Diane and Andy Ness also worked with Wild players Ryan Carter, Tyler Graovac, Kurtis Gabriel, Mike Reilly and Gustav Olofsson.

They say Carter works relentlessly; Olofsson and Reilly make skating look effortless; and Graovac has improved his speed, although his summer skating was interrupted by a hip flexor issue. And Gabriel, the hard-nosed Iowa Wild winger?

"I don't think Kurtis would be hurt if I said he was not a good skater when I got him," Diane Ness said. "But he did the one thing that's absolutely necessary to get better. After class, he'd go practice on his own. Repetition is the key component to getting better, and a lot of pros won't do that. Kurtis has a glide now. He's not short and choppy and his skating isn't in a jerky motion anymore. It's smooth."

Keeps pushing

Diane and Andy Ness, who is married with a daughter and twins on the way, always are talking skating and coming up with new ideas. That can lead to disagreements, Andy says with a laugh. And typically, Diane gets her way.

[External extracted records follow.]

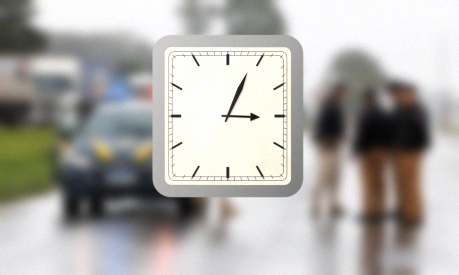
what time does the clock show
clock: 3:04
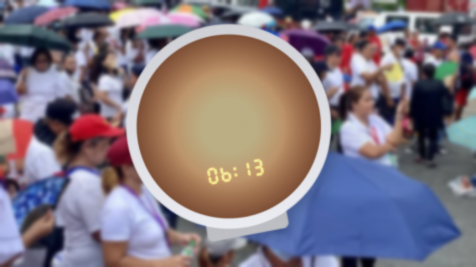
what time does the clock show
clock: 6:13
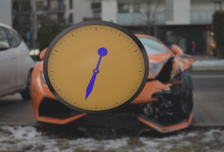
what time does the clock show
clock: 12:33
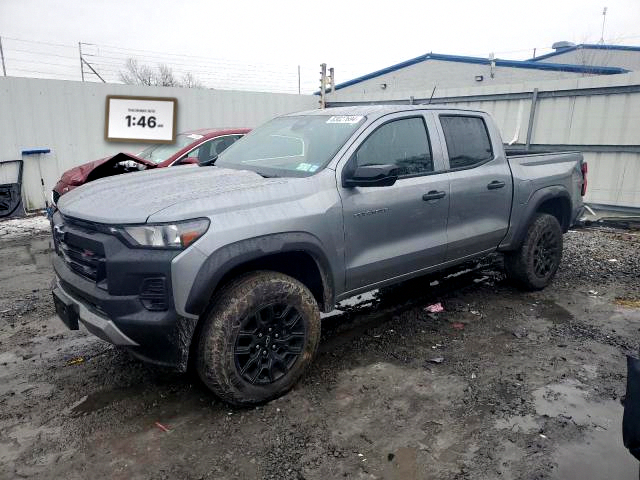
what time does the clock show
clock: 1:46
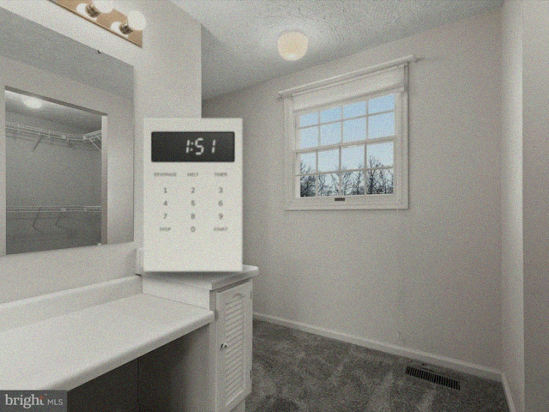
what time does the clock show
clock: 1:51
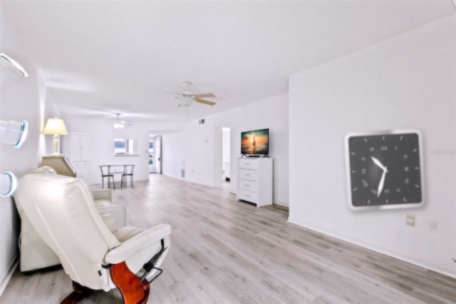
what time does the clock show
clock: 10:33
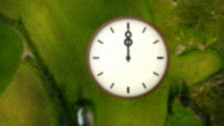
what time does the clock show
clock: 12:00
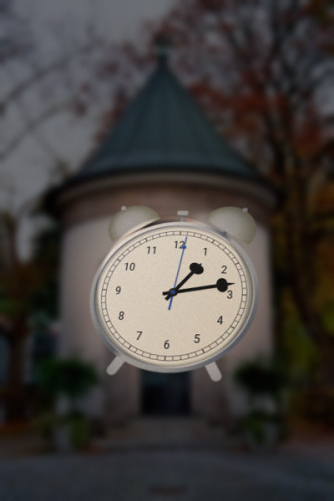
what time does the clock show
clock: 1:13:01
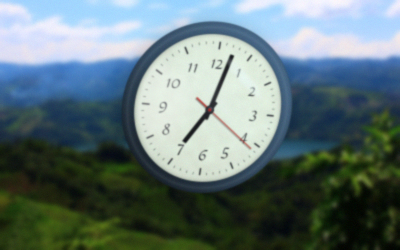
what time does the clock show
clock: 7:02:21
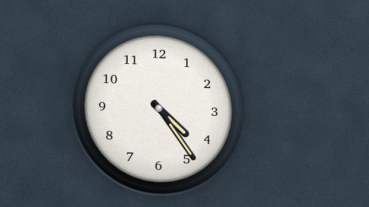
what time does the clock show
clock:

But the respect they have for each other is immeasurable.

"He's done my style since he was 4 years old, and he has a teaching degree, so he has a different way of communicating with kids, a more look-in-the-eye type of teaching that gets through to them," Diane said.

Said Andy of his mom, "Nobody does skating-specific better than she does. And she pushes these pro guys. It's black and white with her. If it's not right, it's not right. She doesn't say, 'Good job.' She says, 'Do it again.' "

Diane's not stopping either.

"My doctor said I can't quit because the whole key [to health] is to keep moving," she said.